Quizás no te salga nada; en tal caso no pierdas la paz y, si puedes, repite lentamente alguna palabra o frase significativa. Pero también puedes caer en el extremo opuesto: llenarte la boca de lindas palabras; si esto último te sucede, te aconsejo componer una breve oración basada en el mensaje central del texto y contentarte con ella.

En la cuarta columna de tus notas puedes responder a este interrogante: ¿qué le digo a Dios motivado por la lectura y la meditación?

Y de esta manera, cuando Dios quiera, te hará conocer la vida que encierra su palabra. La palabra, siempre grávida de vida divina, te hará partícipe de su fecundidad. La letra se convertirá en acontecimiento que anticipará lo esperado. La luz de la palabra caldeará tus entrañas, su calor te iluminará. Después de mirarse y hablarse quedarán en silencio...

¡O te quedarás dormido! En este caso el remedio es bien sencillo: acuéstate más temprano la noche anterior, elige una hora más conveniente y tómate unos mates antes de comenzar.

Si todavía deseas anotar algo, en la quinta y última columna responde a esta pregunta: ¿qué más sucedió?

Todavía me queda algo por decirte. Lo tengo bien aprendido por experiencia. La bíblica no es inmediatamente gratificante, aunque sí algo diariamente obligatorio, con la obligación que tiene una enamorada de leer las cartas de su novio... Es una actitud espiritual de largo aliento. El agua es blanda por naturaleza y la piedra es dura; si el agua cae gota a gota, día tras día, termina por perforar la piedra. De igual forma, la palabra de Dios es suave y nuestro corazón es duro, pero...

Si me has seguido hasta aquí, puede ser que te estés preguntando: ¿a dónde voy a ir a parar con esta bíblica? Te repito lo que ya te he insinuado: ¡llegarás al mismo cielo! Ascenderás al Padre, en el Espíritu, por el camino del que él se valió para descender y salvarnos: la Palabra eterna, hecha carne y libro.

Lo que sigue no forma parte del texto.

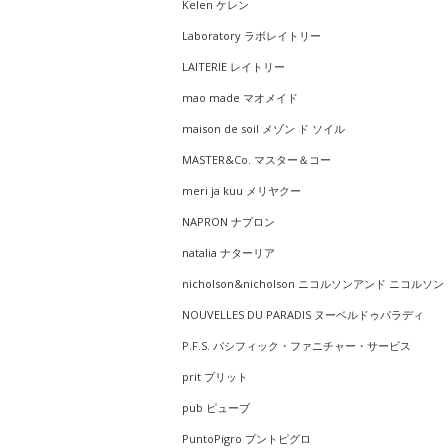
Kelen ケレン
Laboratory ラボレイトリー
LAITERIE レイトリー
mao made マオメイド
maison de soil メゾン ド ソイル
MASTER&Co. マスター＆コー
meri ja kuu メリヤクー
NAPRON ナプロン
natalia ナターリア
nicholson&nicholson ニコルソンアンド ニコルソン
NOUVELLES DU PARADIS ヌーベルドゥパラディ
P.F.S. パシフィック・ファニチャー・サービス
prit プリット
pub ピューブ
PuntoPigro プントピグロ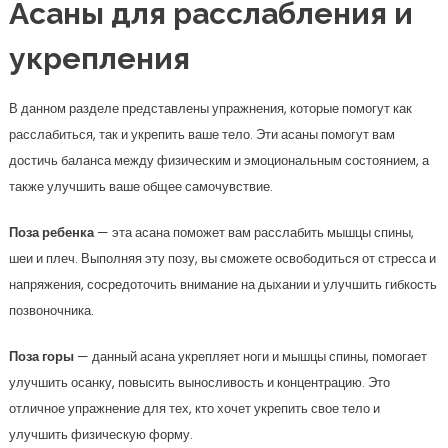
Асаны для расслабления и
укрепления
В данном разделе представлены упражнения, которые помогут как
расслабиться, так и укрепить ваше тело. Эти асаны помогут вам
достичь баланса между физическим и эмоциональным состоянием, а
также улучшить ваше общее самочувствие.
Поза ребенка
— эта асана поможет вам расслабить мышцы спины,
шеи и плеч. Выполняя эту позу, вы сможете освободиться от стресса и
напряжения, сосредоточить внимание на дыхании и улучшить гибкость
позвоночника.
Поза горы
— данный асана укрепляет ноги и мышцы спины, помогает
улучшить осанку, повысить выносливость и концентрацию. Это
отличное упражнение для тех, кто хочет укрепить свое тело и
улучшить физическую форму.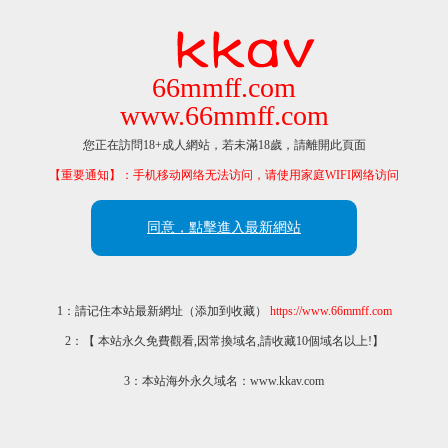
66mmff.com
www.66mmff.com
您正在訪問18+成人網站，若未滿18歲，請離開此頁面
【重要通知】：手机移动网络无法访问，请使用家庭WIFI网络访问
同意，點擊進入最新網站
1：請记住本站最新網址（添加到收藏）
https://www.66mmff.com
2：【 本站永久免費觀看,因常換域名,請收藏10個域名以上!】
3：本站海外永久域名：www.kkav.com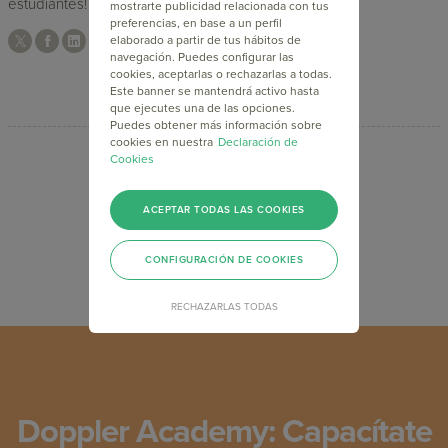
estudiantes!
Continuar leyendo
mostrarte publicidad relacionada con tus
preferencias, en base a un perfil
elaborado a partir de tus hábitos de
navegación. Puedes configurar las
cookies, aceptarlas o rechazarlas a todas.
Este banner se mantendrá activo hasta
que ejecutes una de las opciones.
Puedes obtener más información sobre
cookies en nuestra
Declaración de
Cookies
...
<
3
4
5
>
ACEPTAR TODAS LAS COOKIES
CONFIGURACIÓN DE COOKIES
RECHAZARLAS TODAS
Doppler Academy: Capacítate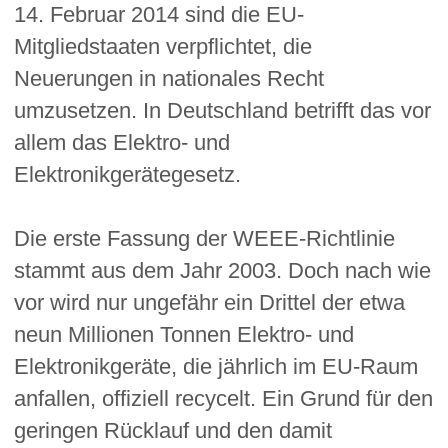
14. Februar 2014 sind die EU-
Mitgliedstaaten verpflichtet, die
Neuerungen in nationales Recht
umzusetzen. In Deutschland betrifft das vor
allem das Elektro- und
Elektronikgerätegesetz.
Die erste Fassung der WEEE-Richtlinie
stammt aus dem Jahr 2003. Doch nach wie
vor wird nur ungefähr ein Drittel der etwa
neun Millionen Tonnen Elektro- und
Elektronikgeräte, die jährlich im EU-Raum
anfallen, offiziell recycelt. Ein Grund für den
geringen Rücklauf und den damit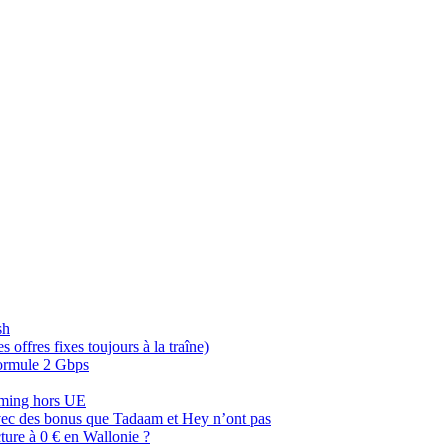
sh
offres fixes toujours à la traîne)
 formule 2 Gbps
oaming hors UE
, avec des bonus que Tadaam et Hey n’ont pas
cture à 0 € en Wallonie ?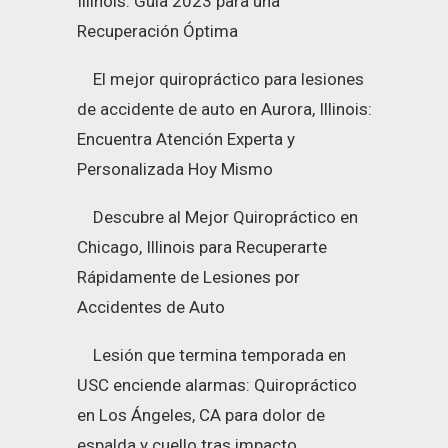
Illinois: Guía 2023 para una
Recuperación Óptima
El mejor quiropráctico para lesiones
de accidente de auto en Aurora, Illinois:
Encuentra Atención Experta y
Personalizada Hoy Mismo
Descubre al Mejor Quiropráctico en
Chicago, Illinois para Recuperarte
Rápidamente de Lesiones por
Accidentes de Auto
Lesión que termina temporada en
USC enciende alarmas: Quiropráctico
en Los Ángeles, CA para dolor de
espalda y cuello tras impacto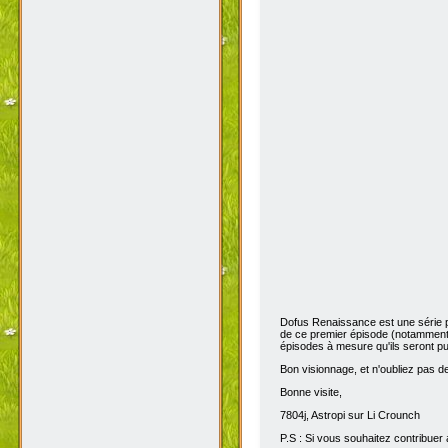
Dofus Renaissance est une série 
de ce premier épisode (notamment 
épisodes à mesure qu'ils seront pub
Bon visionnage, et n'oubliez pas de 
Bonne visite,
7804j, Astropi sur Li Crounch
P.S : Si vous souhaitez contribuer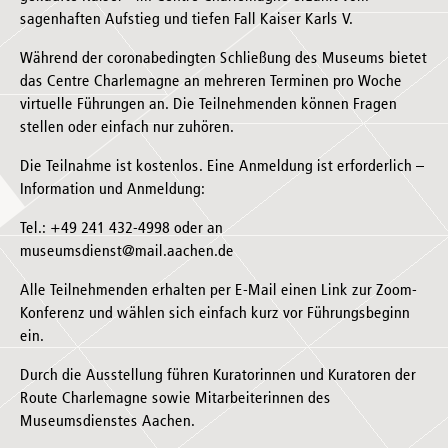
sagenhaften Aufstieg und tiefen Fall Kaiser Karls V.
Während der coronabedingten Schließung des Museums bietet
das Centre Charlemagne an mehreren Terminen pro Woche
virtuelle Führungen an. Die Teilnehmenden können Fragen
stellen oder einfach nur zuhören.
Die Teilnahme ist kostenlos. Eine Anmeldung ist erforderlich –
Information und Anmeldung:
Tel.: +49 241 432-4998 oder an
museumsdienst@mail.aachen.de
Alle Teilnehmenden erhalten per E-Mail einen Link zur Zoom-
Konferenz und wählen sich einfach kurz vor Führungsbeginn
ein.
Durch die Ausstellung führen Kuratorinnen und Kuratoren der
Route Charlemagne sowie Mitarbeiterinnen des
Museumsdienstes Aachen.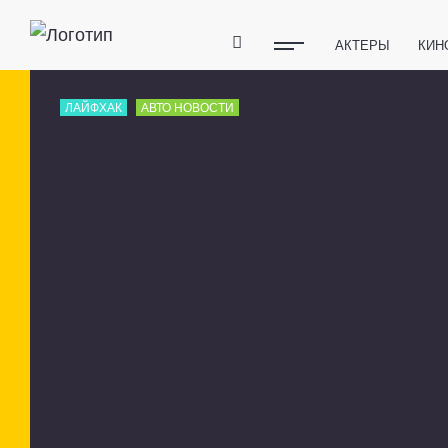
АКТЕРЫ
КИН
ПОЛЕЗНЫЕ СОВ
ЛАЙФХАК
АВТО НОВОСТИ
ФИТНЕС
ТЕХ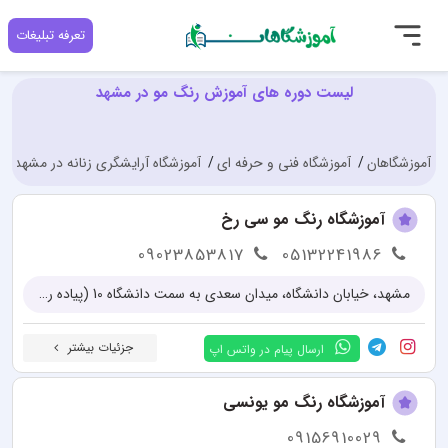
تعرفه تبلیغات
لیست دوره های آموزش رنگ مو در مشهد
آموزشگاهان
آموزشگاه فنی و حرفه ای
آموزشگاه آرایشگری زنانه در مشهد
آموزشگاه رنگ مو سی رخ
09023853817
05132241986
مشهد، خیابان دانشگاه، میدان سعدی به سمت دانشگاه 10 (پیاده راه جنت)، حاشیه خیابان، پلاک 206، سالن زیبایی سیرخ (آموزشگاه سیفی)
جزئیات بیشتر
ارسال پیام در واتس اپ
آموزشگاه رنگ مو یونسی
09156910029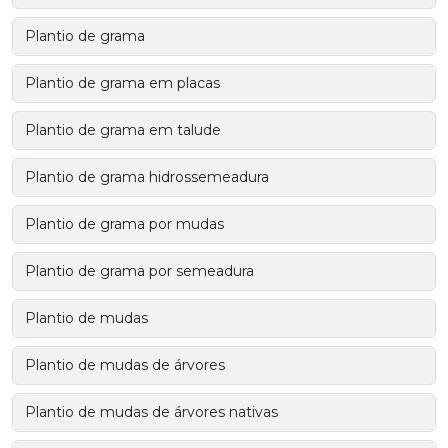
Plantio de grama
Plantio de grama em placas
Plantio de grama em talude
Plantio de grama hidrossemeadura
Plantio de grama por mudas
Plantio de grama por semeadura
Plantio de mudas
Plantio de mudas de árvores
Plantio de mudas de árvores nativas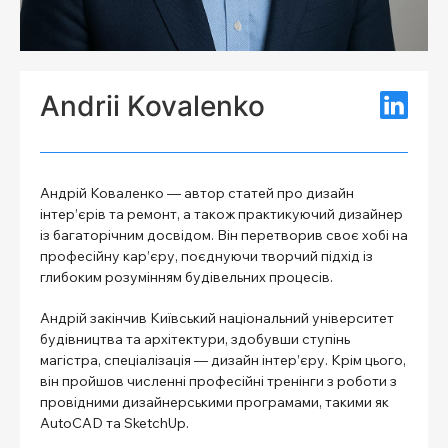
Andrii Kovalenko
Андрій Коваленко — автор статей про дизайн
інтер’єрів та ремонт, а також практикуючий дизайнер
із багаторічним досвідом. Він перетворив своє хобі на
професійну кар’єру, поєднуючи творчий підхід із
глибоким розумінням будівельних процесів.
Андрій закінчив Київський національний університет
будівництва та архітектури, здобувши ступінь
магістра, спеціалізація — дизайн інтер’єру. Крім цього,
він пройшов численні професійні тренінги з роботи з
провідними дизайнерськими програмами, такими як
AutoCAD та SketchUp.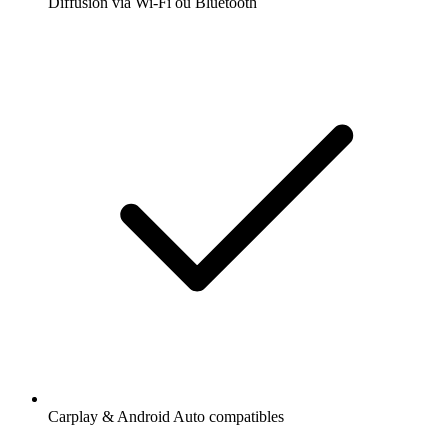
Diffusion via Wi-Fi ou Bluetooth
Carplay & Android Auto compatibles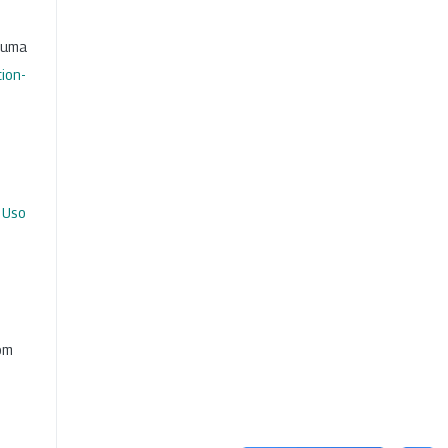
b uma
ion-
 Uso
com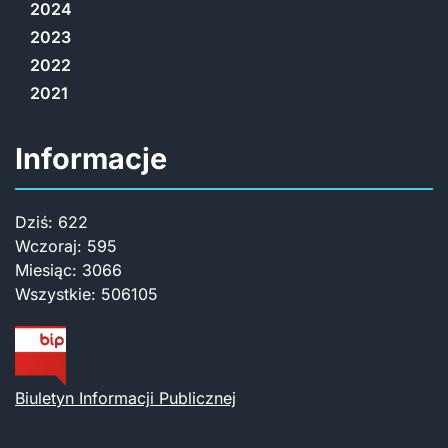
2024
2023
2022
2021
Informacje
Dziś:
622
Wczoraj:
595
Miesiąc:
3066
Wszystkie:
506105
Biuletyn Informacji Publicznej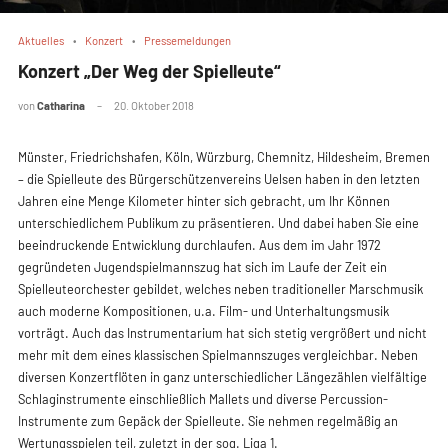
Aktuelles
Konzert
Pressemeldungen
Konzert „Der Weg der Spielleute“
von
Catharina
20. Oktober 2018
Münster, Friedrichshafen, Köln, Würzburg, Chemnitz, Hi
– die Spielleute des Bürgerschützenvereins Uelsen haben
Jahren eine Menge Kilometer hinter sich gebracht, um 
unterschiedlichem Publikum zu präsentieren. Und dabei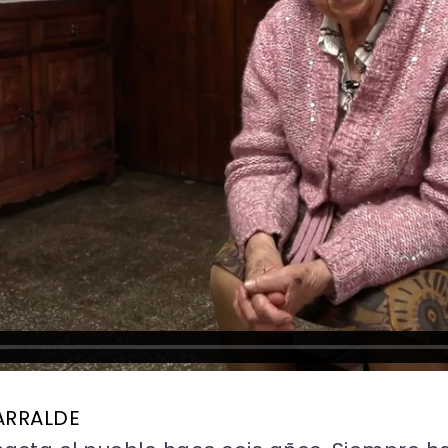
ARRALDE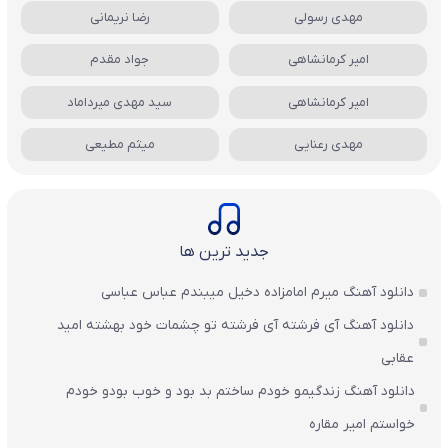
مهدی رسولی
رضا نریمانی
امیر کرمانشاهی
جواد مقدم
امیر کرمانشاهی
سید مهدی میرداماد
مهدی رعنایی
میثم مطیعی
جدید ترین ها
دانلود آهنگ میرم امامزاده دخیل میبندم عباس عباسی
دانلود آهنگ آی فرشته آی فرشته تو چشمات خود بهشته امید
عقابی
دانلود آهنگ زندگیمو خودم ساختم بد بود و خوب بودو خودم
خواستم امیر مقاره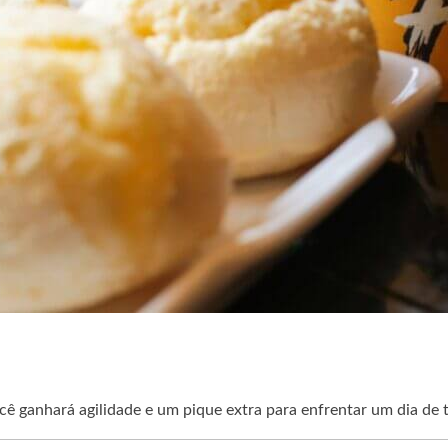
cê ganhará agilidade e um pique extra para enfrentar um dia de 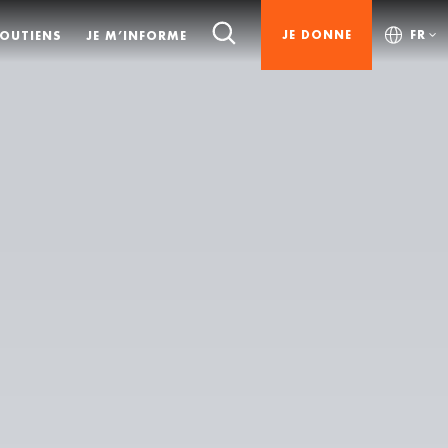
JE DONNE
FR
SOUTIENS
JE M’INFORME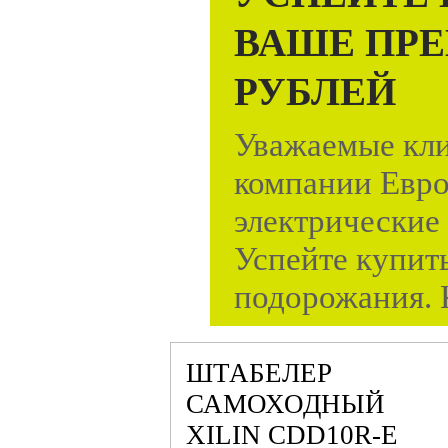
ВАШЕ ПРЕ
РУБЛЕЙ
Уважаемые кли
компании Евро
электрические
Успейте купит
подорожания. 
ШТАБЕЛЕР
САМОХОДНЫЙ
XILIN CDD10R-E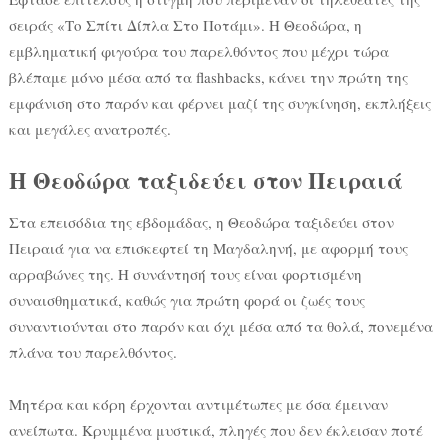
σειράς «Το Σπίτι Δίπλα Στο Ποτάμι». Η Θεοδώρα, η
εμβληματική φιγούρα του παρελθόντος που μέχρι τώρα
βλέπαμε μόνο μέσα από τα flashbacks, κάνει την πρώτη της
εμφάνιση στο παρόν και φέρνει μαζί της συγκίνηση, εκπλήξεις
και μεγάλες ανατροπές.
Η Θεοδώρα ταξιδεύει στον Πειραιά
Στα επεισόδια της εβδομάδας, η Θεοδώρα ταξιδεύει στον
Πειραιά για να επισκεφτεί τη Μαγδαληνή, με αφορμή τους
αρραβώνες της. Η συνάντησή τους είναι φορτισμένη
συναισθηματικά, καθώς για πρώτη φορά οι ζωές τους
συναντιούνται στο παρόν και όχι μέσα από τα θολά, πονεμένα
πλάνα του παρελθόντος.
Μητέρα και κόρη έρχονται αντιμέτωπες με όσα έμειναν
ανείπωτα. Κρυμμένα μυστικά, πληγές που δεν έκλεισαν ποτέ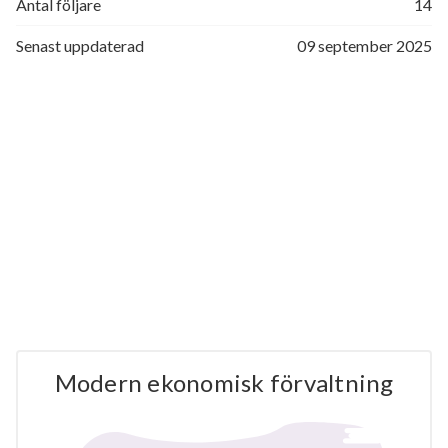
Antal följare
14
Senast uppdaterad
09 september 2025
Modern ekonomisk förvaltning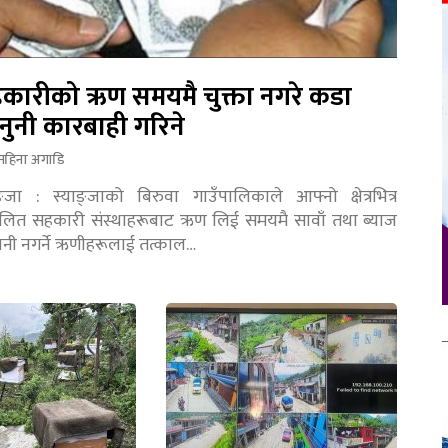
कारीको ऋण समयमै चुक्ता नगरे कडा
नुनी कारबाही गरिने
महिना अगाडि
ङ्जा : स्याङ्जाको बिरुवा गाउँपालिकाले आफ्नो क्षेत्रभित्र
चालित सहकारी संस्थाहरूबाट ऋण लिई समयमै सावाँ तथा ब्याज
तानी नगर्ने ऋणीहरूलाई तत्काल…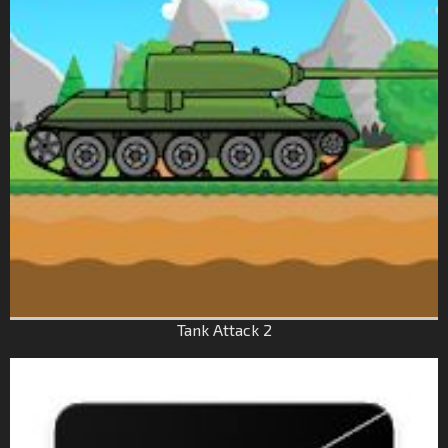
Tank Attack 2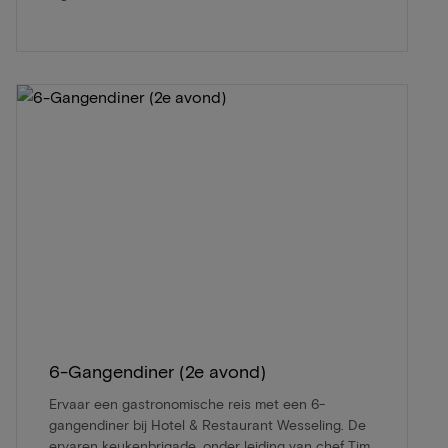
6-Gangendiner (2e avond)
Ervaar een gastronomische reis met een 6-
gangendiner bij Hotel & Restaurant Wesseling. De
ervaren keukenbrigade, onder leiding van chef Tim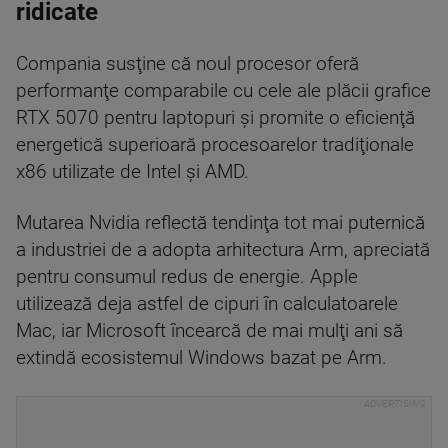
ridicate
Compania susţine că noul procesor oferă
performanţe comparabile cu cele ale plăcii grafice
RTX 5070 pentru laptopuri şi promite o eficienţă
energetică superioară procesoarelor tradiţionale
x86 utilizate de Intel şi AMD.
Mutarea Nvidia reflectă tendinţa tot mai puternică
a industriei de a adopta arhitectura Arm, apreciată
pentru consumul redus de energie. Apple
utilizează deja astfel de cipuri în calculatoarele
Mac, iar Microsoft încearcă de mai mulţi ani să
extindă ecosistemul Windows bazat pe Arm.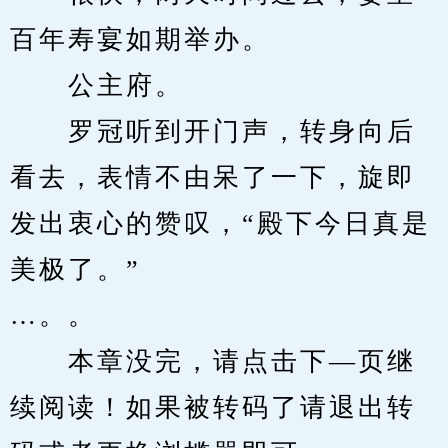
百年寿宴如期举办。
　　公主府。
　　罗冠听到开门声，转身向后
看去，表情不由呆了一下，旋即
发出衷心的赞叹，“殿下今日真是
美极了。”
…。。
　　本章没完，请点击下—页继
续阅读！如果被转码了请退出转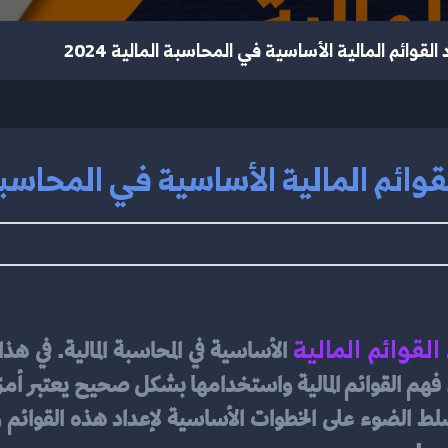
لقوائم المالية الأساسية في المحاسبة المالية 2024
ائم المالية الأساسية في المحاسبة الم
القوائم المالية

El que ama guarda la Palabra, la guarda convirtiéndola en vida. El iracundo san Jerónimo escribía a la joven Eustaquia: "¿Oras? Hablas con el Esposo. ¿Lees? El te habla" (ÈCarta, È XXII: 25). Y esta amante virgencita de quince años no era sólo oidora, sino también obradora de la Palabra.

Le pido a María que nos dé parte en el misterio de su maternidad virginal. Que la Palabra se haga también Hijo en nuestros corazones. Y se hará en la medida de nuestra acogida y perseverancia.

Todo y siempre en María de san José, con un abrazo grande.